The first attempt met with improvement, but not success. The new batch of embryos survived longer than any of the previous batch – more than halfway through gestation. Nonetheless, all the new embryos died before birth. The longer survival was promising though, so Kono and his team began to concentrate on making the genes of the immature egg more sperm-like. They found two genes. One, called IGF2, is required for proper growth in the fetus, and is only active in the sperm. The other, H19, is active in eggs, and aids in deactivating IGF2 in the egg. By removing H19 from the immature eggs, the researchers enabled the IGF2 to activate, as it would in a sperm cell.

Based on results, the researchers believe that activating that one gene may have caused a cascade of gene activations and inactivations throughout the immature egg, causing it to emulate the gene patterning of a sperm cell much more closely than the one manipulation could account for. With paternal imprinting in place, the team could then try again to produce embryos.


Even with the genetically modified eggs, producing a live, healthy mouse proved to be an immense task.
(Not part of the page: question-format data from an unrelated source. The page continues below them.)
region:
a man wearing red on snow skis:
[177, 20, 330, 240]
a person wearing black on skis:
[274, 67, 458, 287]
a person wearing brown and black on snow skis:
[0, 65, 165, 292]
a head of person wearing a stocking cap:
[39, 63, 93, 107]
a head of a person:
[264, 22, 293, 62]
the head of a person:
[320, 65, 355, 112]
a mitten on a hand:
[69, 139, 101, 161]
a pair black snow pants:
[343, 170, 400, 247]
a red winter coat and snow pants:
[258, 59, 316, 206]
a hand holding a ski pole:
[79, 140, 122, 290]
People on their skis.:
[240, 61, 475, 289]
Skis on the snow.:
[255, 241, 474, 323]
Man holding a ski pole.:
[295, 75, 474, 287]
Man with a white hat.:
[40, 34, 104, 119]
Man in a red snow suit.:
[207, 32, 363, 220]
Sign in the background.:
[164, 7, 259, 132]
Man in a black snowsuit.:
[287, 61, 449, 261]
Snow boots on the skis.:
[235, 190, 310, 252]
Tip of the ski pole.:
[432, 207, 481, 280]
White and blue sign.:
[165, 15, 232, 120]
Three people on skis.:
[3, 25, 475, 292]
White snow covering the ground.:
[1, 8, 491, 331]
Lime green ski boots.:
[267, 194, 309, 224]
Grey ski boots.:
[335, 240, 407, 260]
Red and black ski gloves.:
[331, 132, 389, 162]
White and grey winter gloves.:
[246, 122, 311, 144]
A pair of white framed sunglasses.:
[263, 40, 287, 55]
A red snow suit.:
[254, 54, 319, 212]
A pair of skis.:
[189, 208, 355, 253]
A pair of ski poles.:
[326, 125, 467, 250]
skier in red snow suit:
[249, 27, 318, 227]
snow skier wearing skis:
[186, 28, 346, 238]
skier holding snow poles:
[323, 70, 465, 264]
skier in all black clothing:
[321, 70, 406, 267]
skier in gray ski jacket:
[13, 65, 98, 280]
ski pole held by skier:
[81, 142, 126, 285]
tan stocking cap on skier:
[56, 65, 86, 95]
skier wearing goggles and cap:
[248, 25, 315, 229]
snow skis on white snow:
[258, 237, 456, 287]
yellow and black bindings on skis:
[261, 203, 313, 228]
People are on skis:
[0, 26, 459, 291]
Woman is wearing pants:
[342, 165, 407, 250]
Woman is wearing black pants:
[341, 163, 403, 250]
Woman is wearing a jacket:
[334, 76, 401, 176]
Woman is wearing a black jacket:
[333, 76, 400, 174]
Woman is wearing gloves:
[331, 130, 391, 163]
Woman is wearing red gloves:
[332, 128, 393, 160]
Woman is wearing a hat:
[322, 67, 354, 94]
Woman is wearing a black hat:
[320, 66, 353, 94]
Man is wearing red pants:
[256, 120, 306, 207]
Kono and his colleagues produced 457 fertilized eggs, using their modified ova. Of those, 371 survived to the blastocyst stage – far enough along to be implanted in a female mouse. From those 371 pregnancies came 10 live births, and from those ten live births – one mouse, who lived to adulthood and had babies of her own.
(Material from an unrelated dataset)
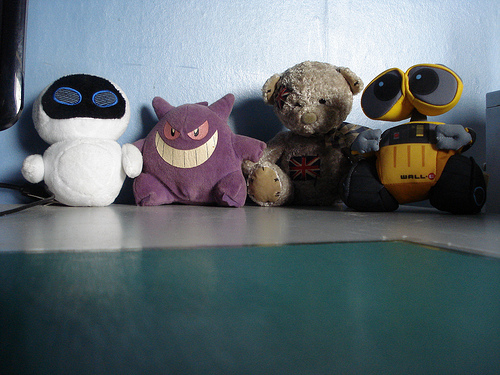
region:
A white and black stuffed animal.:
[20, 71, 143, 206]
That mouse, Kaguya, is the first, and so far only mammal to be born by combining two eggs. After her debut in the April 2004 issue of Nature, the researchers announced that they would be attempting to create a baby pig via the same method, but nothing has been published as of yet. Given the difficulties of producing Kaguya, this hardly seems surprising. It would seem that we are slowly making progress on understanding the complex biology of reproduction. It would also seem that men are going to be a necessary part of the process for some time to come.